(Collected data)
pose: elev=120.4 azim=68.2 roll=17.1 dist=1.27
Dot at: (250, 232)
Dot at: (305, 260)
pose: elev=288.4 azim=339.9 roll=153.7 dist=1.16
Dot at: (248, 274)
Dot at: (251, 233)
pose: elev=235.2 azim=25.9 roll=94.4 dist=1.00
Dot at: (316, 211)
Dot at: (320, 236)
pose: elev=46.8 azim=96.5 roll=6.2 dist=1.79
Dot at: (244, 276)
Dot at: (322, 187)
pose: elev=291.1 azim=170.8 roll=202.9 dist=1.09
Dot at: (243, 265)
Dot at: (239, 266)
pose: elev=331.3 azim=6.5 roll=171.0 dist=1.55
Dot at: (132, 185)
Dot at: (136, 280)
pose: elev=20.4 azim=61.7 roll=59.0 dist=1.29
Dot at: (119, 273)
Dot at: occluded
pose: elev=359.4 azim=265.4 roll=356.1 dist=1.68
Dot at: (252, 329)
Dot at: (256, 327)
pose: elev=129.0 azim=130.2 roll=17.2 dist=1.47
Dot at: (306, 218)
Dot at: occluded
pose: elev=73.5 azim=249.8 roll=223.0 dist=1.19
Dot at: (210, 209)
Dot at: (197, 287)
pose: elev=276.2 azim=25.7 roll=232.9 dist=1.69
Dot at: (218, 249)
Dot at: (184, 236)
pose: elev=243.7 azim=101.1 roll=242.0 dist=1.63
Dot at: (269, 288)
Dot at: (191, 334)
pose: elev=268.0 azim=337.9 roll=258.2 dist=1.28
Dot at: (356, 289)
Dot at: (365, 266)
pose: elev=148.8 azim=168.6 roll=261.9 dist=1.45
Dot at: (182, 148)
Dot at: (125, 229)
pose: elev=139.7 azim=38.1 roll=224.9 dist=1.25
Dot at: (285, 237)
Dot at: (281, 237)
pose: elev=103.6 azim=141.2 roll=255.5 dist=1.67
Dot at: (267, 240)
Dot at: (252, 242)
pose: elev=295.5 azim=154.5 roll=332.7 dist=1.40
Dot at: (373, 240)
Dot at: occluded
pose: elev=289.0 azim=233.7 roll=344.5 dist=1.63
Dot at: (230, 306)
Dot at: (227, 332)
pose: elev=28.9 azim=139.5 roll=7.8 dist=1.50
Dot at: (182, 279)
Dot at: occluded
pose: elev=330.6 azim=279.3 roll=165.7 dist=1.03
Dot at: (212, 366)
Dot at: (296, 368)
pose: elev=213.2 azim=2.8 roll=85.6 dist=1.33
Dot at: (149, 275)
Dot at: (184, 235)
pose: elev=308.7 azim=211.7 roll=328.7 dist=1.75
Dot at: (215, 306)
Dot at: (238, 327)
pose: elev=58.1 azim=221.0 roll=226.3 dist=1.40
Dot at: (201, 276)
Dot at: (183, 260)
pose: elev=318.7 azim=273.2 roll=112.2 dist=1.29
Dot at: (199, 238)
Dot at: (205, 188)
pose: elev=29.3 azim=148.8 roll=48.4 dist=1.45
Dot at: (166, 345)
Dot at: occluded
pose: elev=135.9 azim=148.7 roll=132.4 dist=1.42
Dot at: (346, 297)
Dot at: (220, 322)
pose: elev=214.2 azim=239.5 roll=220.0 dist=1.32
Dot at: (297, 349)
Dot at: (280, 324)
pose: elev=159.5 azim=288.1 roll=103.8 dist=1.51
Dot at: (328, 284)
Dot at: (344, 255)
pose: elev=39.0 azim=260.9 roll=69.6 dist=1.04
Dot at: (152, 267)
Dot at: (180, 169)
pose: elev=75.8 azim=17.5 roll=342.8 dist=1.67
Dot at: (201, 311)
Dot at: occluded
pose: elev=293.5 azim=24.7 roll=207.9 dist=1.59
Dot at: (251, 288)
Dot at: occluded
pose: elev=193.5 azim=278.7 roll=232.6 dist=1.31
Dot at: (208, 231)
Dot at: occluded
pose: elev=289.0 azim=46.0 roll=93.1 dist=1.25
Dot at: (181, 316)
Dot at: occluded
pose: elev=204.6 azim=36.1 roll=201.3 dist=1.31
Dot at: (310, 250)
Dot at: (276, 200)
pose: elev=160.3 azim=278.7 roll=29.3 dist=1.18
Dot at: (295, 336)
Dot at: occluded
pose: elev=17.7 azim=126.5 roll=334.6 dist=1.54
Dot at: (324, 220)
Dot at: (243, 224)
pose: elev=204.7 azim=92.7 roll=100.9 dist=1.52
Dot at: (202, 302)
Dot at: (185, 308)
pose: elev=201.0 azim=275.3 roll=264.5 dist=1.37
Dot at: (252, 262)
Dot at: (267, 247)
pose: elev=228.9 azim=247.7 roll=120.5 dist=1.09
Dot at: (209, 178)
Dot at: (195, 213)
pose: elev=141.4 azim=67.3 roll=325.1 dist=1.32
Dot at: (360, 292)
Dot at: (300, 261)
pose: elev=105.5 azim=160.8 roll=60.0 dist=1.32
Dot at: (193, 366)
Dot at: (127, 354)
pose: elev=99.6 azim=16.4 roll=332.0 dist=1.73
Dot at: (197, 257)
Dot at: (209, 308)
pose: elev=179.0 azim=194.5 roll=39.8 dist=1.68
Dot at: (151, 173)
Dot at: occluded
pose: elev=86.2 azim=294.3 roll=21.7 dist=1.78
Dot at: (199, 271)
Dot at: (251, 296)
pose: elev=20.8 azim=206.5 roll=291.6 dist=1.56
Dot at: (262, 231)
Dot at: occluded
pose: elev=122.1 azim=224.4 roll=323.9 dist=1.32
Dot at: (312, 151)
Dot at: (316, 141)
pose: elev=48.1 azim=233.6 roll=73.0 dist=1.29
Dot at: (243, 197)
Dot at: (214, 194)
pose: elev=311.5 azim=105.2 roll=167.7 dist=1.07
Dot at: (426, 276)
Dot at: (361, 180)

▶ _STATED GOAL_
Recast all of the rows above as a Markdown table with two columns, Number and Line. Put each line in its own table entry with its number, and leave out any blank lines.

▶ _THE RESULT_
| Number | Line |
|---|---|
| 1 | pose: elev=120.4 azim=68.2 roll=17.1 dist=1.27 |
| 2 | Dot at: (250, 232) |
| 3 | Dot at: (305, 260) |
| 4 | pose: elev=288.4 azim=339.9 roll=153.7 dist=1.16 |
| 5 | Dot at: (248, 274) |
| 6 | Dot at: (251, 233) |
| 7 | pose: elev=235.2 azim=25.9 roll=94.4 dist=1.00 |
| 8 | Dot at: (316, 211) |
| 9 | Dot at: (320, 236) |
| 10 | pose: elev=46.8 azim=96.5 roll=6.2 dist=1.79 |
| 11 | Dot at: (244, 276) |
| 12 | Dot at: (322, 187) |
| 13 | pose: elev=291.1 azim=170.8 roll=202.9 dist=1.09 |
| 14 | Dot at: (243, 265) |
| 15 | Dot at: (239, 266) |
| 16 | pose: elev=331.3 azim=6.5 roll=171.0 dist=1.55 |
| 17 | Dot at: (132, 185) |
| 18 | Dot at: (136, 280) |
| 19 | pose: elev=20.4 azim=61.7 roll=59.0 dist=1.29 |
| 20 | Dot at: (119, 273) |
| 21 | Dot at: occluded |
| 22 | pose: elev=359.4 azim=265.4 roll=356.1 dist=1.68 |
| 23 | Dot at: (252, 329) |
| 24 | Dot at: (256, 327) |
| 25 | pose: elev=129.0 azim=130.2 roll=17.2 dist=1.47 |
| 26 | Dot at: (306, 218) |
| 27 | Dot at: occluded |
| 28 | pose: elev=73.5 azim=249.8 roll=223.0 dist=1.19 |
| 29 | Dot at: (210, 209) |
| 30 | Dot at: (197, 287) |
| 31 | pose: elev=276.2 azim=25.7 roll=232.9 dist=1.69 |
| 32 | Dot at: (218, 249) |
| 33 | Dot at: (184, 236) |
| 34 | pose: elev=243.7 azim=101.1 roll=242.0 dist=1.63 |
| 35 | Dot at: (269, 288) |
| 36 | Dot at: (191, 334) |
| 37 | pose: elev=268.0 azim=337.9 roll=258.2 dist=1.28 |
| 38 | Dot at: (356, 289) |
| 39 | Dot at: (365, 266) |
| 40 | pose: elev=148.8 azim=168.6 roll=261.9 dist=1.45 |
| 41 | Dot at: (182, 148) |
| 42 | Dot at: (125, 229) |
| 43 | pose: elev=139.7 azim=38.1 roll=224.9 dist=1.25 |
| 44 | Dot at: (285, 237) |
| 45 | Dot at: (281, 237) |
| 46 | pose: elev=103.6 azim=141.2 roll=255.5 dist=1.67 |
| 47 | Dot at: (267, 240) |
| 48 | Dot at: (252, 242) |
| 49 | pose: elev=295.5 azim=154.5 roll=332.7 dist=1.40 |
| 50 | Dot at: (373, 240) |
| 51 | Dot at: occluded |
| 52 | pose: elev=289.0 azim=233.7 roll=344.5 dist=1.63 |
| 53 | Dot at: (230, 306) |
| 54 | Dot at: (227, 332) |
| 55 | pose: elev=28.9 azim=139.5 roll=7.8 dist=1.50 |
| 56 | Dot at: (182, 279) |
| 57 | Dot at: occluded |
| 58 | pose: elev=330.6 azim=279.3 roll=165.7 dist=1.03 |
| 59 | Dot at: (212, 366) |
| 60 | Dot at: (296, 368) |
| 61 | pose: elev=213.2 azim=2.8 roll=85.6 dist=1.33 |
| 62 | Dot at: (149, 275) |
| 63 | Dot at: (184, 235) |
| 64 | pose: elev=308.7 azim=211.7 roll=328.7 dist=1.75 |
| 65 | Dot at: (215, 306) |
| 66 | Dot at: (238, 327) |
| 67 | pose: elev=58.1 azim=221.0 roll=226.3 dist=1.40 |
| 68 | Dot at: (201, 276) |
| 69 | Dot at: (183, 260) |
| 70 | pose: elev=318.7 azim=273.2 roll=112.2 dist=1.29 |
| 71 | Dot at: (199, 238) |
| 72 | Dot at: (205, 188) |
| 73 | pose: elev=29.3 azim=148.8 roll=48.4 dist=1.45 |
| 74 | Dot at: (166, 345) |
| 75 | Dot at: occluded |
| 76 | pose: elev=135.9 azim=148.7 roll=132.4 dist=1.42 |
| 77 | Dot at: (346, 297) |
| 78 | Dot at: (220, 322) |
| 79 | pose: elev=214.2 azim=239.5 roll=220.0 dist=1.32 |
| 80 | Dot at: (297, 349) |
| 81 | Dot at: (280, 324) |
| 82 | pose: elev=159.5 azim=288.1 roll=103.8 dist=1.51 |
| 83 | Dot at: (328, 284) |
| 84 | Dot at: (344, 255) |
| 85 | pose: elev=39.0 azim=260.9 roll=69.6 dist=1.04 |
| 86 | Dot at: (152, 267) |
| 87 | Dot at: (180, 169) |
| 88 | pose: elev=75.8 azim=17.5 roll=342.8 dist=1.67 |
| 89 | Dot at: (201, 311) |
| 90 | Dot at: occluded |
| 91 | pose: elev=293.5 azim=24.7 roll=207.9 dist=1.59 |
| 92 | Dot at: (251, 288) |
| 93 | Dot at: occluded |
| 94 | pose: elev=193.5 azim=278.7 roll=232.6 dist=1.31 |
| 95 | Dot at: (208, 231) |
| 96 | Dot at: occluded |
| 97 | pose: elev=289.0 azim=46.0 roll=93.1 dist=1.25 |
| 98 | Dot at: (181, 316) |
| 99 | Dot at: occluded |
| 100 | pose: elev=204.6 azim=36.1 roll=201.3 dist=1.31 |
| 101 | Dot at: (310, 250) |
| 102 | Dot at: (276, 200) |
| 103 | pose: elev=160.3 azim=278.7 roll=29.3 dist=1.18 |
| 104 | Dot at: (295, 336) |
| 105 | Dot at: occluded |
| 106 | pose: elev=17.7 azim=126.5 roll=334.6 dist=1.54 |
| 107 | Dot at: (324, 220) |
| 108 | Dot at: (243, 224) |
| 109 | pose: elev=204.7 azim=92.7 roll=100.9 dist=1.52 |
| 110 | Dot at: (202, 302) |
| 111 | Dot at: (185, 308) |
| 112 | pose: elev=201.0 azim=275.3 roll=264.5 dist=1.37 |
| 113 | Dot at: (252, 262) |
| 114 | Dot at: (267, 247) |
| 115 | pose: elev=228.9 azim=247.7 roll=120.5 dist=1.09 |
| 116 | Dot at: (209, 178) |
| 117 | Dot at: (195, 213) |
| 118 | pose: elev=141.4 azim=67.3 roll=325.1 dist=1.32 |
| 119 | Dot at: (360, 292) |
| 120 | Dot at: (300, 261) |
| 121 | pose: elev=105.5 azim=160.8 roll=60.0 dist=1.32 |
| 122 | Dot at: (193, 366) |
| 123 | Dot at: (127, 354) |
| 124 | pose: elev=99.6 azim=16.4 roll=332.0 dist=1.73 |
| 125 | Dot at: (197, 257) |
| 126 | Dot at: (209, 308) |
| 127 | pose: elev=179.0 azim=194.5 roll=39.8 dist=1.68 |
| 128 | Dot at: (151, 173) |
| 129 | Dot at: occluded |
| 130 | pose: elev=86.2 azim=294.3 roll=21.7 dist=1.78 |
| 131 | Dot at: (199, 271) |
| 132 | Dot at: (251, 296) |
| 133 | pose: elev=20.8 azim=206.5 roll=291.6 dist=1.56 |
| 134 | Dot at: (262, 231) |
| 135 | Dot at: occluded |
| 136 | pose: elev=122.1 azim=224.4 roll=323.9 dist=1.32 |
| 137 | Dot at: (312, 151) |
| 138 | Dot at: (316, 141) |
| 139 | pose: elev=48.1 azim=233.6 roll=73.0 dist=1.29 |
| 140 | Dot at: (243, 197) |
| 141 | Dot at: (214, 194) |
| 142 | pose: elev=311.5 azim=105.2 roll=167.7 dist=1.07 |
| 143 | Dot at: (426, 276) |
| 144 | Dot at: (361, 180) |